## Request:
Output the lines of the items below as a Markdown table with the columns Row and Text, numbering the rows in order and skipping blank lines. Leave the pictures out of the table.

## Supplied entries:
------

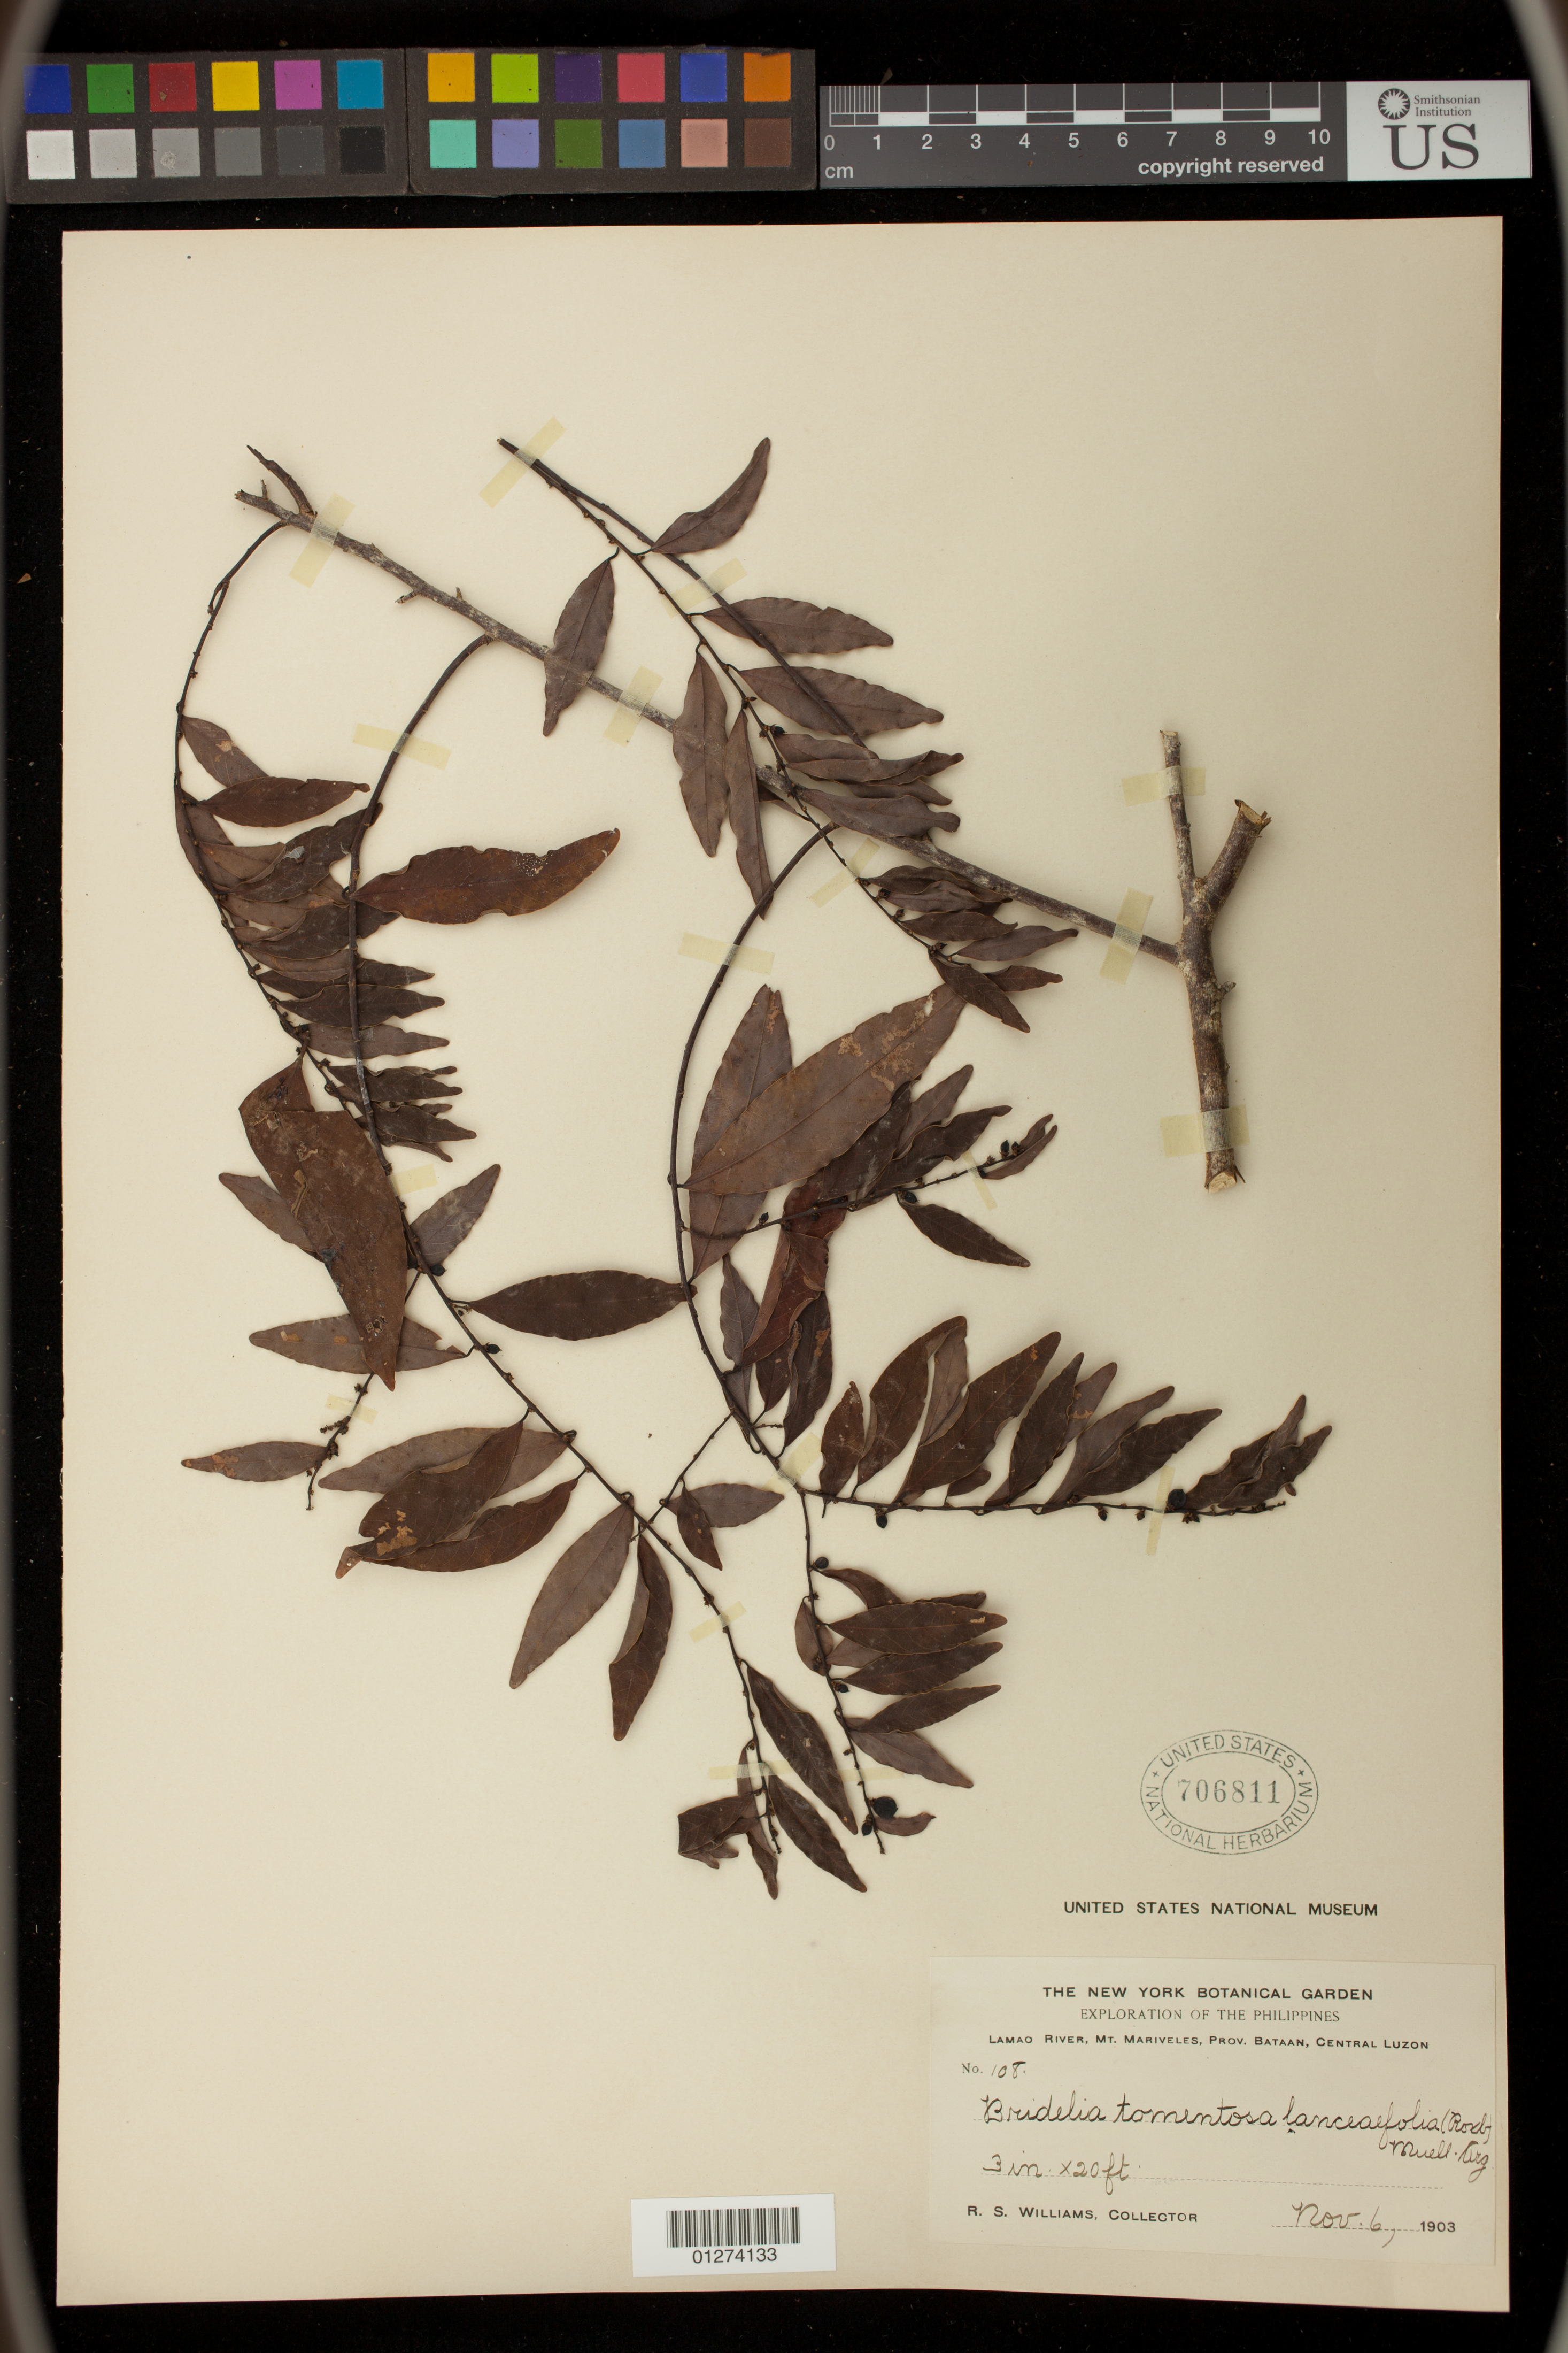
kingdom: Plantae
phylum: Tracheophyta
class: Magnoliopsida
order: Malpighiales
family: Phyllanthaceae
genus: Bridelia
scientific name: Bridelia tomentosa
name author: Blume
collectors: R. S. Williams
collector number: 108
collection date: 1903-11-06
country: Philippines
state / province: Central Luzon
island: Luzon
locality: Lamao River, Mt. Mariveles, Prov. Bataan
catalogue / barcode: US 706811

------

## Response for this exercise:
| Row | Text |
|---|---|
| 1 | kingdom: Plantae |
| 2 | phylum: Tracheophyta |
| 3 | class: Magnoliopsida |
| 4 | order: Malpighiales |
| 5 | family: Phyllanthaceae |
| 6 | genus: Bridelia |
| 7 | scientific name: Bridelia tomentosa |
| 8 | name author: Blume |
| 9 | collectors: R. S. Williams |
| 10 | collector number: 108 |
| 11 | collection date: 1903-11-06 |
| 12 | country: Philippines |
| 13 | state / province: Central Luzon |
| 14 | island: Luzon |
| 15 | locality: Lamao River, Mt. Mariveles, Prov. Bataan |
| 16 | catalogue / barcode: US 706811 |